Narro esta escaramuça porque me pareceu característica da sua maneira de pensar e de agir. Duvido de que tivesse continuado a sua obra educativa mesmo se eu não lhe tivesse mostrado a minha incompreensão. Não que fosse inconstante, mas tinha uma singular incapacidade — que se poderia chamar física — para manter qualquer esforço que exigisse um entusiasmo contínuo e sincero. Nunca mo disse claramente, mas compreendi depressa que esta atmosfera de comédia que criavam as suas palavras correspondia a um contíguo estado de espírito. Em suma, acontecia entusiasmar-se por um motivo qualquer, e enquanto durava o fogo do seu entusiasmo, ver a coisa como possível e concreta. Depois, de repente, o fogo extinguia-se e não lhe deixava mais que aborrecimento, desagrado, e sobretudo um sentimento total de absurdo. Neste caso ou se deixava cair numa gélida indiferença ou se agitava de uma maneira exterior e convencional como se este fogo não se tivesse apagado e então fingia. Para mim é difícil explicar o que lhe acontecia nessas ocasiões: provavelmente uma paragem brusca da vitalidade, como se de repente o calor do seu sangue tivesse abandonado o seu espírito, não deixando mais do que aridez e vazio. Era uma interrupção súbita, imprevisível, total, comparada à brusca interrupção de uma corrente eléctrica que mergulhasse no escuro uma casa faustosamente iluminada um minuto antes. Estas intermitências da mais profunda vitalidade, descobri-as depois das várias alternativas de entusiasmo e ardor para estados de apatia e inércia; mas acabei por ter a verdadeira revelação por ocasião de um incidente curioso, mas que mais tarde me pareceu significativo. Perguntou-me um dia, de uma maneira inesperada:
— Gostavas de fazer alguma coisa por nós?
— “Nós”, quem?
— Pelo nosso grupo. Por exemplo, ajudar-nos a fazer propaganda.

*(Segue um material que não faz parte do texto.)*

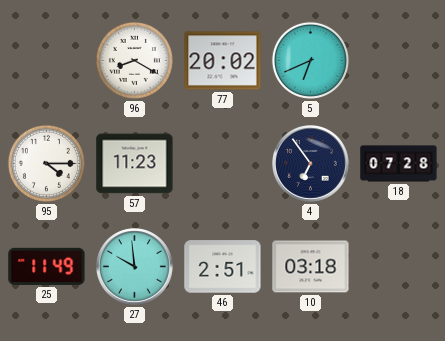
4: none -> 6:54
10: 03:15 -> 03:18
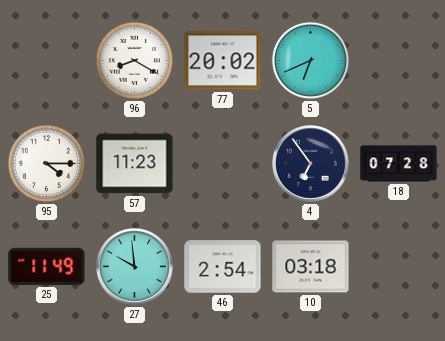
46: 2:51 -> 2:54
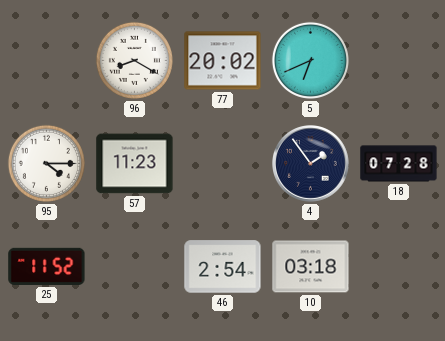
4: 6:54 -> 1:54
25: 11:49 -> 11:52
27: 9:59 -> none
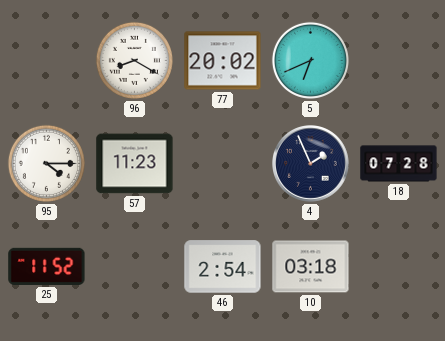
4: 1:54 -> 1:56
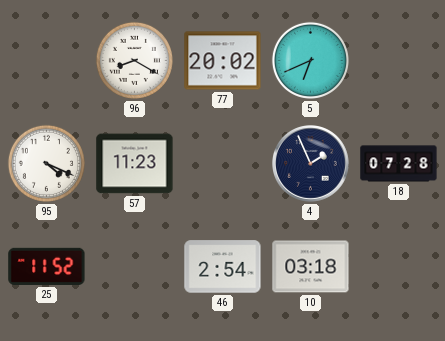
95: 4:15 -> 4:19
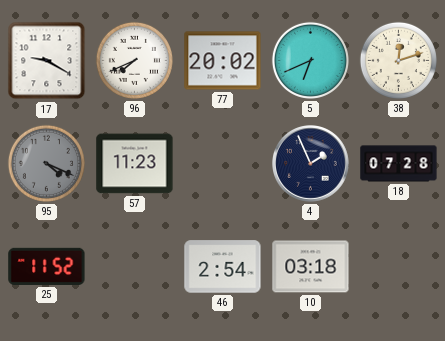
17: none -> 9:20
96: 8:20 -> 7:41
38: none -> 12:12
95 dial: white -> grey
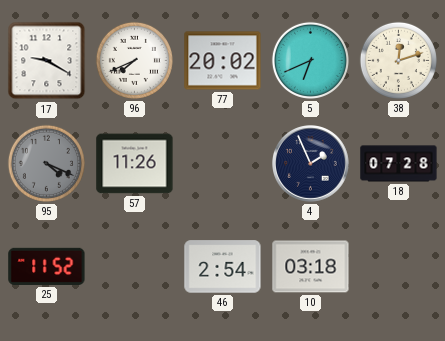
57: 11:23 -> 11:26
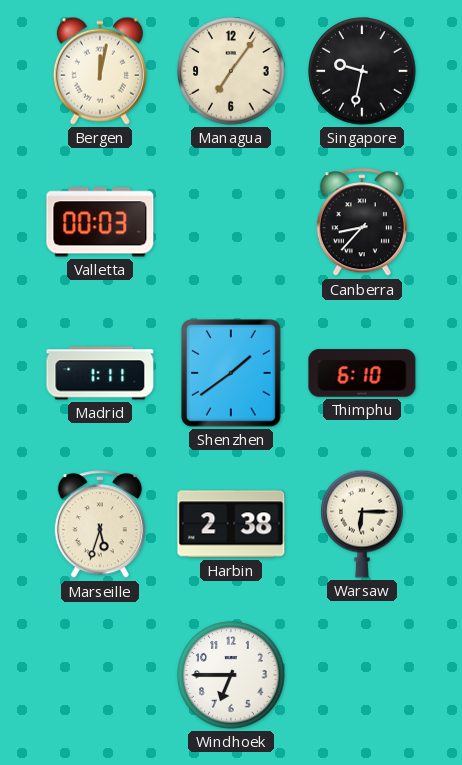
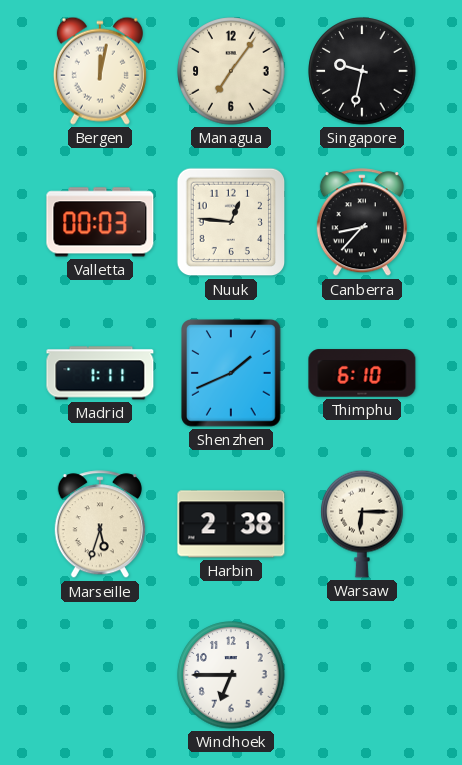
Nuuk: none -> 12:46
Shenzhen: 1:39 -> 1:41
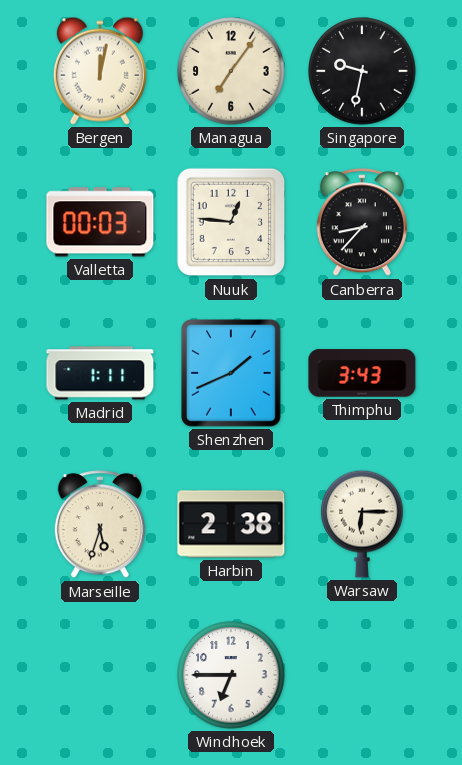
Thimphu: 6:10 -> 3:43
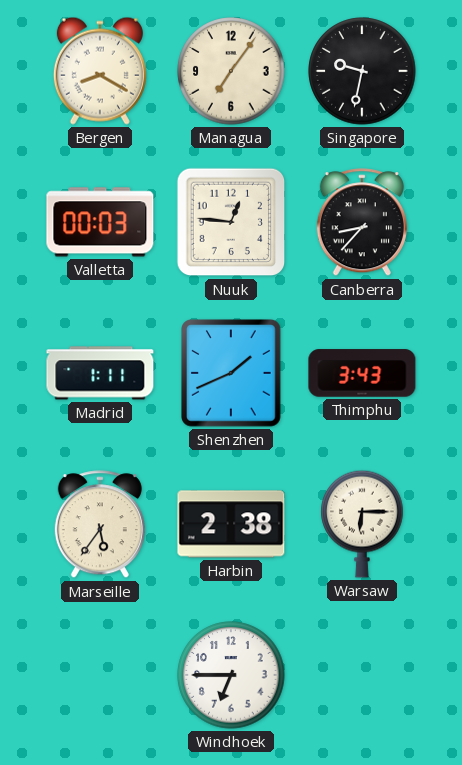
Bergen: 12:02 -> 8:20
Marseille: 5:33 -> 5:36
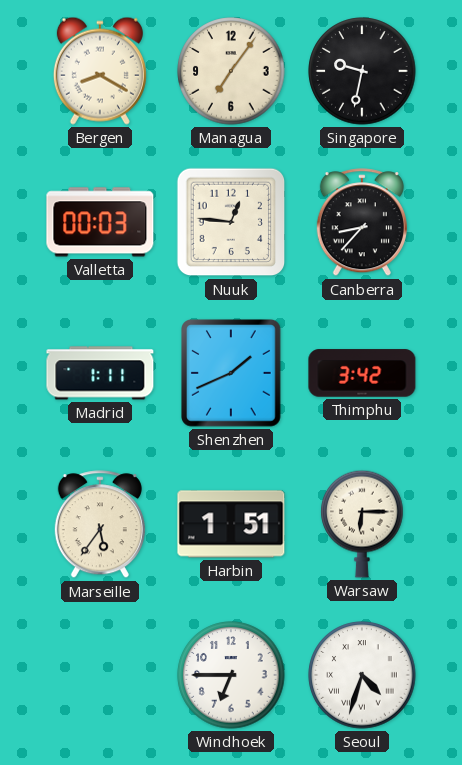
Thimphu: 3:43 -> 3:42
Harbin: 2:38 -> 1:51
Seoul: none -> 4:33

Estava sempre à espreita de tudo o que me pudesse aproximar dele e reforçar a nossa ligação. Respondi-lhe sinceramente:
— Com certeza! Diz-me o que devo fazer que eu o farei.
— Não tens medo?
— Medo de quê? Desde que tu o fazes também…
— Sim — disse —, mas primeiro é preciso que te explique de que se trata. Precisas de conhecer as ideias pelas quais te expões e te arriscas.
— Está bem! Explica-me!
— Mas não te interessam.
— Porquê? Primeiro interessam-me com certeza; além disso, tudo o que fazes me interessa, quanto mais não seja por tu o fazeres.
Olhou-me. Bruscamente, de uma maneira inesperada, os olhos iluminaram-se-lhe e a cara animou-se-lhe.